READING TEXT section start
Omg, so sorry bro. I have absolutely no idea what I would do if my mom died. I will pray for you, hang in there. :hug


----------



## Cletis (Oct 10, 2011)

Kevin001 said:


> Omg, so sorry bro. I have absolutely no idea what I would do if my mom died. I will pray for you, hang in there. :hug


Thanks for all the support in this thread. I'm going to need my SAS buddies in the days ahead.


----------



## JustALonelyHeart (Nov 20, 2015)

I'm very sorry for your loss.Losing my father this year and with mom trying to commit suicide two weeks ago(not because of my father's passing, she has no idea he's gone, long story) I know how painful it is.Just know she always loved you and will watch over you from wherever she may be.


----------



## Smallfry (Oct 11, 2004)

I'm so sorry to hear that you lost your mum recently, my thoughts are with you at this sad time


----------



## Grog (Sep 13, 2013)

😢


----------



## SilentRobot (Jun 30, 2015)

I am profoundly sorry to hear such tragic news. My thoughts go out to your loved ones and yourself.


----------



## tehuti88 (Jun 19, 2005)

:hug


----------



## Cletis (Oct 10, 2011)

Thanks, guys. It's a rough time but I'll get through it. She was so tough and such a fighter through all her difficulties so I should honor her by trying to do the same.


----------



## gumballhead (Jun 8, 2011)

I am so sorry to hear that. I'm an only child too, and I don't know what I will do without my Mom when that time comes.


----------



## TuxedoChief (Jan 11, 2015)

Been through that before, It's a terrible time.

Keep up that attitude. :smile2:


----------



## Just Lurking (Feb 8, 2007)

Sorry to hear this -- that's awful.



Cletis said:


> She was so tough and such a fighter through all her difficulties so I should honor her by trying to do the same.


Wish you the best with this.
Take care.


----------



## Pompeii (Aug 25, 2013)

So very sorry for your loss, Cletis. I'm here if you ever need to talk. :squeeze


----------



## harrison (Apr 14, 2012)

Very sorry to hear it Cletis - and you're right, Mum's are special.


----------



## SA go0n (Mar 5, 2014)

Sorry for your loss. My mom passed about a year ago. You're not alone.


----------



## HannahG (Aug 31, 2010)

I'm so sorry to hear that.


----------



## Cletis (Oct 10, 2011)

SA go0n said:


> My mom passed about a year ago. You're not alone.


How are you dealing with that?


----------



## SA go0n (Mar 5, 2014)

Cletis said:


> How are you dealing with that?


Okay I guess. Days like Easter, Mothers Day, her birthday were harder than others. Christmas last year was the last time I saw her, so that might be a bit somber. There's no playbook for something like this, you just live your life.


----------
READING TEXT section end
TASKS TO CARRY OUT
A. Answer these questions using the forum thread.
(i) What does Cletis say he will need in the days ahead?
(ii) According to gumballhead, what kind of child is gumballhead?
(iii) According to SA go0n, which days were harder than others?
B. Output the passage of the forum thread starting at "## SilentRobot (Jun" and ending at "(Jun 19, 2005)".
C. List every holiday or other special day named in the forum thread.
DATASET EXCERPTS section start
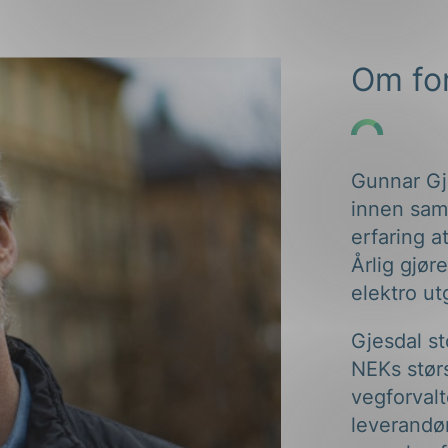
ng
Om fo
Gunnar Gj
on
innen sam
erfaring a
Årlig gjør
elektro ut
Gjesdal s
NEKs stør
vegforvalt
leverandø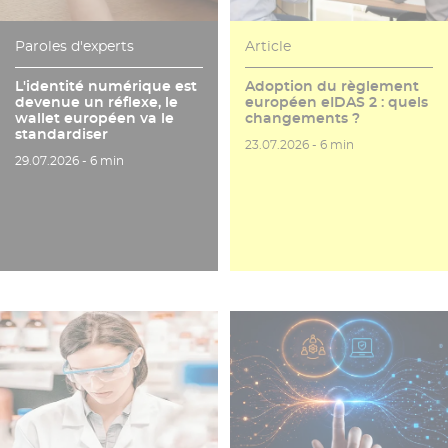
Paroles d'experts
Article
L'identité numérique est
Adoption du règlement
devenue un réflexe, le
européen eIDAS 2 : quels
wallet européen va le
changements ?
standardiser
Date de publication
Temps de lecture
23.07.2026 -
6 min
Date de publication
Temps de lecture
29.07.2026 -
6 min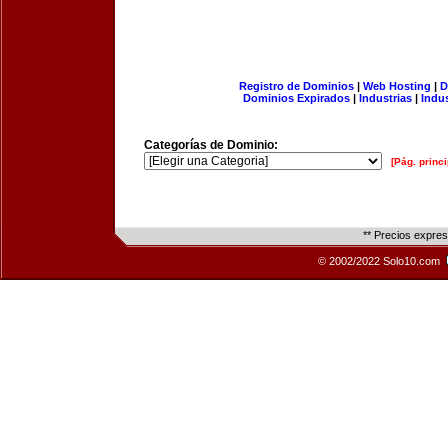
Registro de Dominios
|
Web Hosting
|
D
Dominios Expirados
|
Industrias
|
Indu
Categorías de Dominio:
[Pág. princi
** Precios expre
© 2002/2022 Solo10.com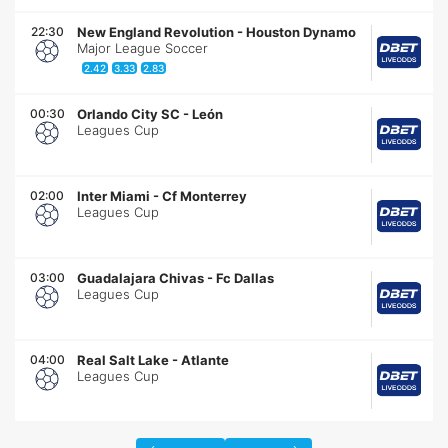
22:30
New England Revolution
-
Houston Dynamo
Major League Soccer
2.42
3.33
2.83
00:30
Orlando City SC
-
León
Leagues Cup
02:00
Inter Miami
-
Cf Monterrey
Leagues Cup
03:00
Guadalajara Chivas
-
Fc Dallas
Leagues Cup
04:00
Real Salt Lake
-
Atlante
Leagues Cup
DATASET EXCERPTS section end
ANSWERS TO EACH TASK
A.
(i) His SAS buddies.
(ii) An only child.
(iii) Easter, Mothers Day, and her birthday.

B.
## SilentRobot (Jun 30, 2015)

I am profoundly sorry to hear such tragic news. My thoughts go out to your loved ones and yourself.


----------



## tehuti88 (Jun 19, 2005)

C.
Easter
Mothers Day
her birthday
Christmas